0

hi i am working on a shellscript.. suppose this is the data my shell script runs on

      Ownership
               o Australian Owned
   ?
   Ads for Mining Engineers
   232 results for
mining engineers in All States
   filtered by Mining Engineers [x] category
     * [ ]
                    [34]get directions
       Category:
       [35]Mining Engineers
       [36]Arrow Electrical Services in Wollongong, NSW under Mining
       Engineers logo
            [37]email
            [38]send to mobile
            [39]info
            Compare (0)
     * [ ]
       . [40]Firefly International
       Designers & Manufacturers. Service, Repair & Hire.
       We are the provider of mining engineers in Mt Thorley, NSW.
       25 Thrift Cl, Mt Thorley NSW 2330
       ph: (02) 6574 6660
            [41]http://www.fireflyint.com.au
            [42]get directions
       Category:
       [43]Mining Engineers
       [44]Firefly International in Mt Thorley, NSW under Mining Engineers
       logo
            [45]email
            [46]send to mobile
            [47]info
            Compare (0)
     * [ ]
       [48]Materials Solutions
       Materials Research & Development, Slurry Rheology & Piping Design.
       We are a well established company servicing the mining industry &
       associated manufacturing industries in all areas.
       Thornlie WA 6108
       ph: (08) 6468 4118
            [49]www.materialssolutions.com.au
       Category:
       [50]Mining Engineers
       [51]Materials Solutions in Thornlie, WA under Mining Engineers logo
            [52]email
            [53]send to mobile
            [54]info
            Compare (0)
     * [ ]
       . [55]ATC Williams Pty Ltd
       Our services are available from concept to completion of the works.
       Today, as the rebranded ATC Williams, we continue to expand our
       operations across Australia and in locations around the world.
       Unit 1, 21 Teddington Rd, Burswood WA 6100
       ph: (08) 9355 1383
            [56]www.atcwilliams.com.au
            [57]get directions
       Category:
       [58]Mining Engineers
       [59]ATC Williams Pty Ltd in Burswood, WA under Mining Engineers
       logo
            [60]email
            [61]send to mobile
            [62]info
            Compare (0)

______

Written task A:
List every phone number that appears in the shell script data above.
Written task B:
Update the shell script data above by giving it again starting at "Thornlie WA 6108" and ending at "of the works.", with "Thornlie" changed to "Gosnells".

Information supplied:

______

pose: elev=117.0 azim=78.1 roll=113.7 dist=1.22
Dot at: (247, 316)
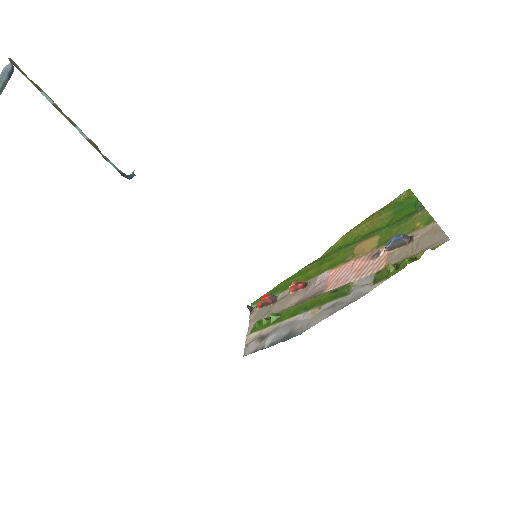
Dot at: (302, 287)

______

Task response A:
(02) 6574 6660
(08) 6468 4118
(08) 9355 1383

Task response B:
Gosnells WA 6108
       ph: (08) 6468 4118
            [49]www.materialssolutions.com.au
       Category:
       [50]Mining Engineers
       [51]Materials Solutions in Gosnells, WA under Mining Engineers logo
            [52]email
            [53]send to mobile
            [54]info
            Compare (0)
     * [ ]
       . [55]ATC Williams Pty Ltd
       Our services are available from concept to completion of the works.